Work instructions
Retype the lines below word for word, starting at the line containing "Format: picture, lens" and ending at the line containing "-0.004802, 0.986006, -0.536522]]". Leave the pictures out of your answer.

Record extracts
=-=-=

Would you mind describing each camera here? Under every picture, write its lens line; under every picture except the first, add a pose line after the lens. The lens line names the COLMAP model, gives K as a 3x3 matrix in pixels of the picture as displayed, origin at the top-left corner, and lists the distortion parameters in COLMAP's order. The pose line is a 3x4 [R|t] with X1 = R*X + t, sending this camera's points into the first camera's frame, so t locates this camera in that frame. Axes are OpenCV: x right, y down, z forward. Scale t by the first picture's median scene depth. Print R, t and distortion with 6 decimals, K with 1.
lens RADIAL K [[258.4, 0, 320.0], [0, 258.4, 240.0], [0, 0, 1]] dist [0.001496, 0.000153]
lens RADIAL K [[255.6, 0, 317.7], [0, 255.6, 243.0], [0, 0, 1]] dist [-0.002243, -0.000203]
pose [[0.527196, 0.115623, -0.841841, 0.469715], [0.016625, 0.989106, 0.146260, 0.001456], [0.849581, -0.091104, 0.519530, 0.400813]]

=-=-=

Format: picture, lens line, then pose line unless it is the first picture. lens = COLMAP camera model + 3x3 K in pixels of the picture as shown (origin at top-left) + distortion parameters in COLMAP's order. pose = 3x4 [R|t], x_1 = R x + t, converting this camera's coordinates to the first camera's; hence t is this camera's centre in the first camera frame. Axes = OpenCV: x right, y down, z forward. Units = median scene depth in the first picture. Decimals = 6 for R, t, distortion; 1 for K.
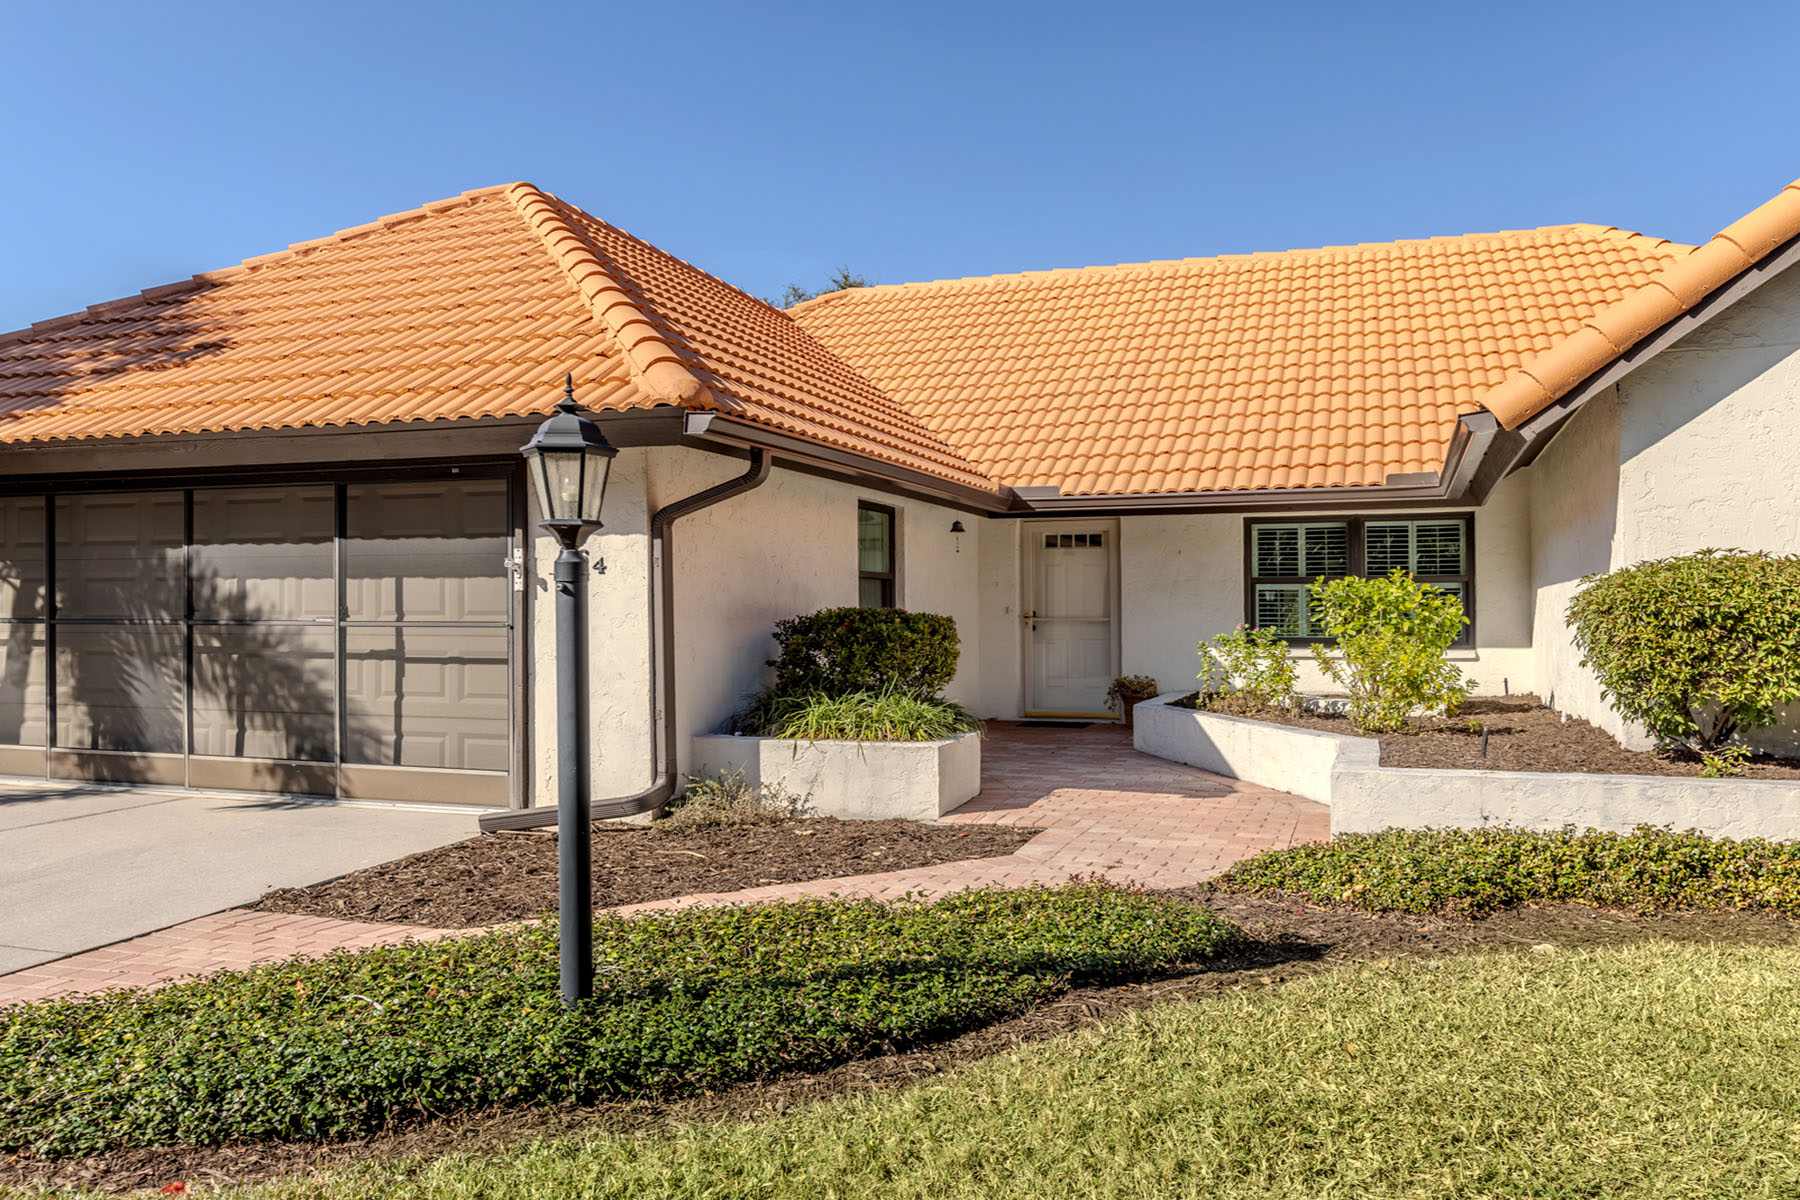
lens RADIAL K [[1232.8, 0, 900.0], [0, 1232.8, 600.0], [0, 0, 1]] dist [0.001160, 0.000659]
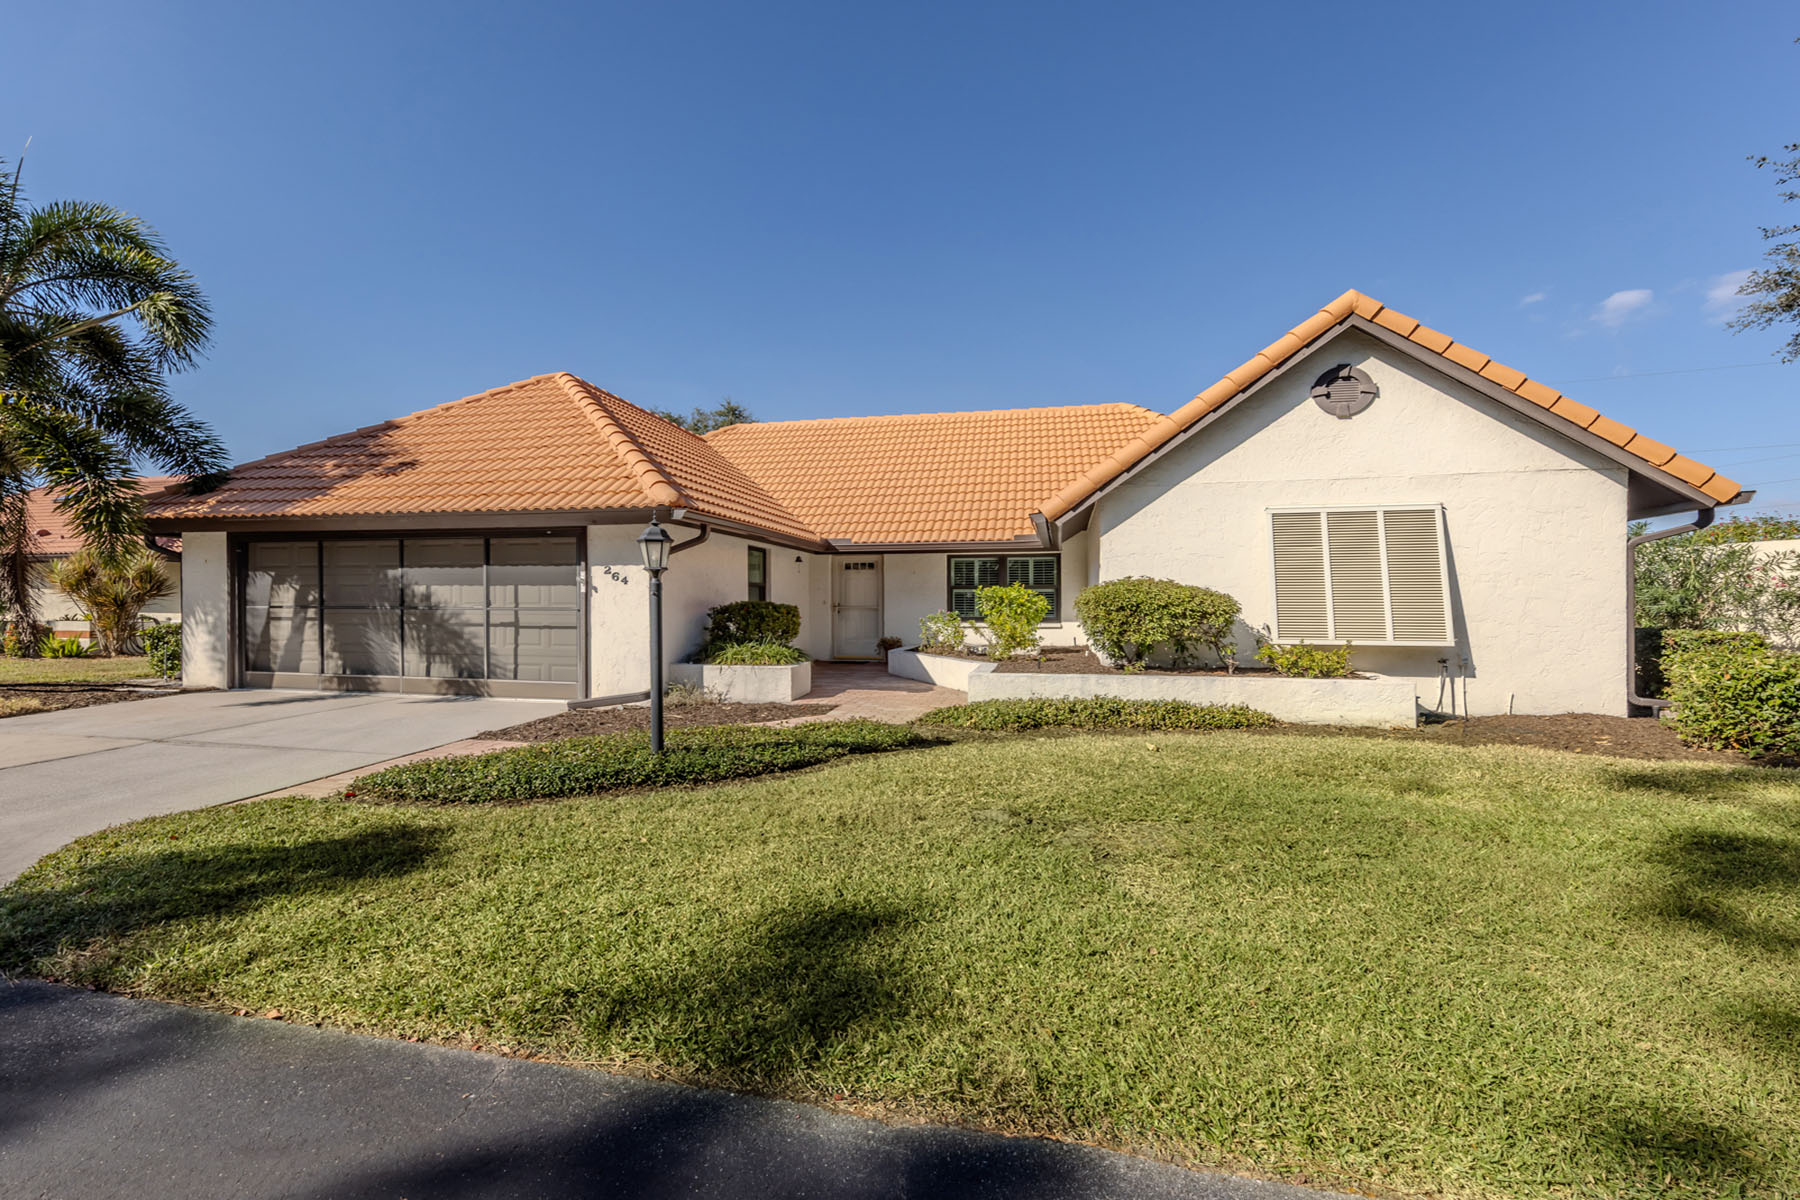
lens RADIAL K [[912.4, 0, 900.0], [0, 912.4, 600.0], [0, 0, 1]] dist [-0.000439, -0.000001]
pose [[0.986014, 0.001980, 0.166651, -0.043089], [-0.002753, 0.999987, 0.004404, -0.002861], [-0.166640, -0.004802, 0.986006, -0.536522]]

=-=-=

Result of the task
Format: picture, lens line, then pose line unless it is the first picture. lens = COLMAP camera model + 3x3 K in pixels of the picture as shown (origin at top-left) + distortion parameters in COLMAP's order. pose = 3x4 [R|t], x_1 = R x + t, converting this camera's coordinates to the first camera's; hence t is this camera's centre in the first camera frame. Axes = OpenCV: x right, y down, z forward. Units = median scene depth in the first picture. Decimals = 6 for R, t, distortion; 1 for K.
lens RADIAL K [[1232.8, 0, 900.0], [0, 1232.8, 600.0], [0, 0, 1]] dist [0.001160, 0.000659]
lens RADIAL K [[912.4, 0, 900.0], [0, 912.4, 600.0], [0, 0, 1]] dist [-0.000439, -0.000001]
pose [[0.986014, 0.001980, 0.166651, -0.043089], [-0.002753, 0.999987, 0.004404, -0.002861], [-0.166640, -0.004802, 0.986006, -0.536522]]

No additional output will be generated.